Part 2 of 7 · Home Assistant Energy Build
Initial setup: HACS, MQTT and SSH
Turning a blank Home Assistant OS instance into a working platform: onboarding, the Mosquitto MQTT broker, HACS, shell access, users, and taming MQTT log noise.
Part 1 left a bare Home Assistant OS instance running on the Pi. This part builds the foundation everything else depends on. The order matters: the MQTT broker has to exist before GivTCP (Part 3) can publish to it, and HACS has to exist before any of the custom dashboard cards can be installed.
Onboarding the instance
Opening the instance for the first time launches the onboarding wizard. Create the owner account with a strong password, set the home's location (used for sun position, which the automations later rely on for solar timing), confirm the unit system and time zone, and let it complete device discovery. Nothing exotic here — but get the location and time zone right, because cheap-rate windows and sunrise/sunset logic are anchored to them.
The Mosquitto MQTT broker
The entire battery integration runs over MQTT, so the broker is installed first. Home Assistant ships Mosquitto as an official add-on.
- Go to Settings → Add-ons → Add-on Store.
- Find Mosquitto broker, install it, and start it.

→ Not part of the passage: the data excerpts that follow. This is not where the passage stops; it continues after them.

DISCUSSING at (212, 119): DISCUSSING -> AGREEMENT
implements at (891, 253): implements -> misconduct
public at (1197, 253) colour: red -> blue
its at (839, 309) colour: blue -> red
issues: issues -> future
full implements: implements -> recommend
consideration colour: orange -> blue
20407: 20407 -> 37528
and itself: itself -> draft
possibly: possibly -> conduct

- Enable Start on boot and Watchdog.
- Create a dedicated Home Assistant user for MQTT (Settings → People/Users) — Mosquitto authenticates MQTT clients against Home Assistant accounts. GivTCP will log in with these credentials in Part 3.

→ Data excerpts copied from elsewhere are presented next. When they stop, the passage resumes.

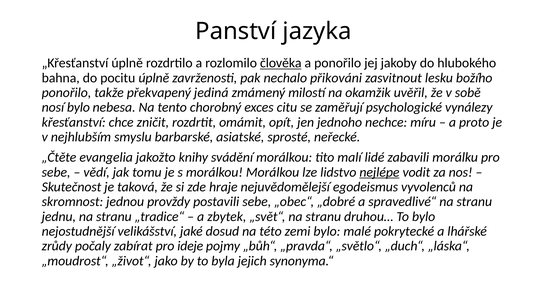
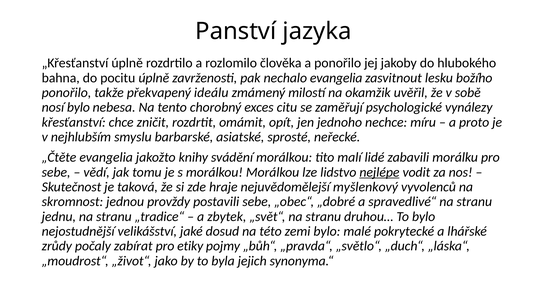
člověka underline: present -> none
nechalo přikováni: přikováni -> evangelia
jediná: jediná -> ideálu
egodeismus: egodeismus -> myšlenkový
ideje: ideje -> etiky
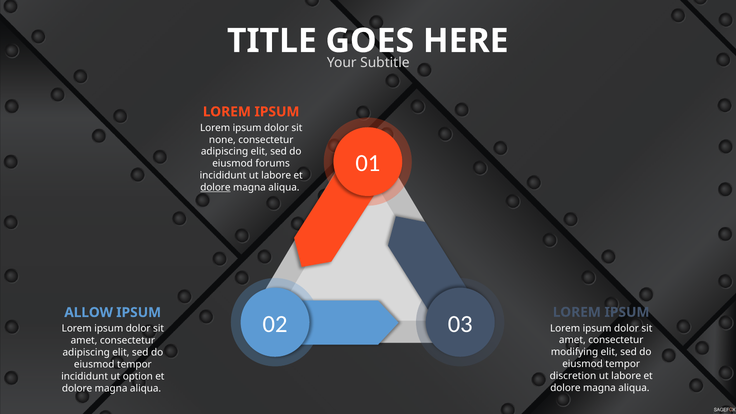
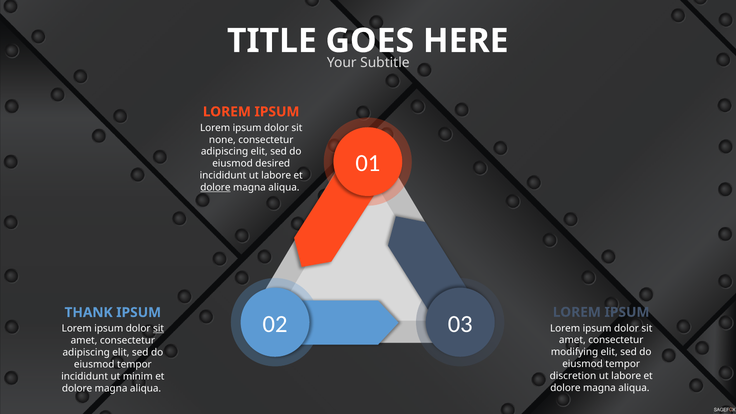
forums: forums -> desired
ALLOW: ALLOW -> THANK
sit at (159, 328) underline: none -> present
option: option -> minim
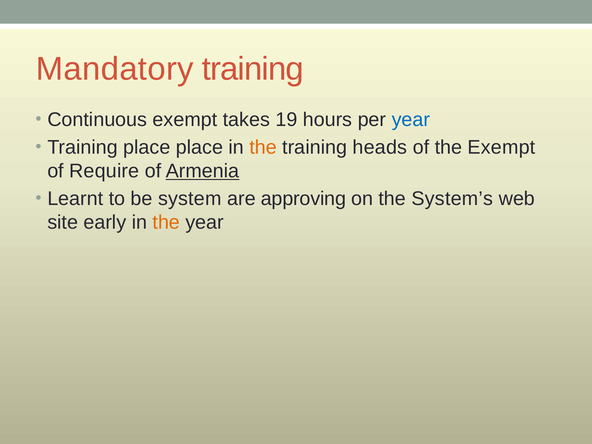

When Mosquitto starts, Home Assistant auto-discovers it and offers to set up the MQTT integration. Accept it. From this point the broker is live at the Pi's address on the standard port 1883, ready for GivTCP to publish battery telemetry into it.
Installing HACS
HACS (the Home Assistant Community Store) is what makes the custom cards and community integrations in later parts available — Power Flow Card Plus, the BottlecapDave Octopus integration, the Greenness Forecast card and the myenergi integration all come from HACS.
HACS installs by running its downloader from a shell inside the instance, which is why the Terminal & SSH add-on (below) is useful to have alongside it. Once downloaded, HACS is added like any integration under Settings → Devices & Services → Add Integration → HACS, and requires a one-time GitHub authorisation via device code. After that, the HACS panel appears in the sidebar and community content installs from there.

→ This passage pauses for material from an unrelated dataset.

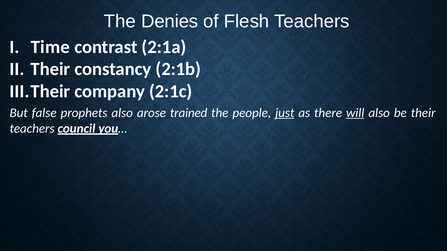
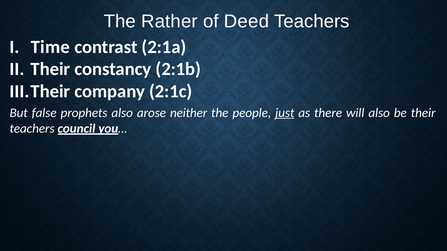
Denies: Denies -> Rather
Flesh: Flesh -> Deed
trained: trained -> neither
will underline: present -> none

Note — HACS itself is not in the official Add-on Store — it is a custom component. Installing it is a one-off manual step; everything downloaded through HACS afterwards is a couple of clicks.
Terminal & SSH access
Shell access is invaluable for editing YAML directly, running the HACS installer and inspecting logs. This build uses the Terminal & SSH add-on (the basic community version), configured with a password rather than keys for simplicity on the LAN.
The add-on is configured from its Configuration tab in the add-on page — the password is set in the add-on's YAML options block there, for example:
ssh_forwarding: false
username: hassio
password: "your-strong-password-here"
authorized_keys: []
Caution — A password-authenticated SSH endpoint is fine on a trusted, firewalled LAN behind UniFi. Do not expose port 22 (or the add-on's port) to the internet. Remote access to this instance should go through a VPN or Nabu Casa, never a forwarded SSH port.
Suppressing MQTT log noise
Once GivTCP is publishing (Part 3), the MQTT number platform becomes extremely chatty — every charge-rate and target-SOC value publishes as an MQTT number, and the default log level buries genuine warnings under a wall of routine MQTT traffic. The fix is a targeted logger block in configuration.yaml that raises only the noisy component to critical, leaving everything else at its normal level:
logger:
default: info
logs:
homeassistant.components.mqtt.number: critical
This keeps the log readable without hiding anything that actually matters. Reload the configuration (or restart) for it to take effect.
Users and the read-only account
This system is watched by more than one person, and not everyone should be able to change battery settings. Home Assistant's user model supports this directly: alongside the owner account, a second non-administrator "Solar" user is created for a colleague. That account is a standard user (admin toggle off), and it is later pointed at a duplicate, control-free dashboard (Part 7) so it can observe generation, state of charge and flows without being able to touch charge schedules or operating modes.
Getting the account model right early avoids retrofitting permissions later, and it maps cleanly onto the dashboard split that comes at the end of the series.
With MQTT live, HACS installed, shell access in place and the log under control, the platform is ready. Part 3 connects the first real device: the GivEnergy battery system, over GivTCP.
A personal home-energy project, shared as-is and not affiliated with any vendor mentioned. Settings and entity names change — check current vendor docs, and treat battery charge-rate configuration as a safety matter for your own installation.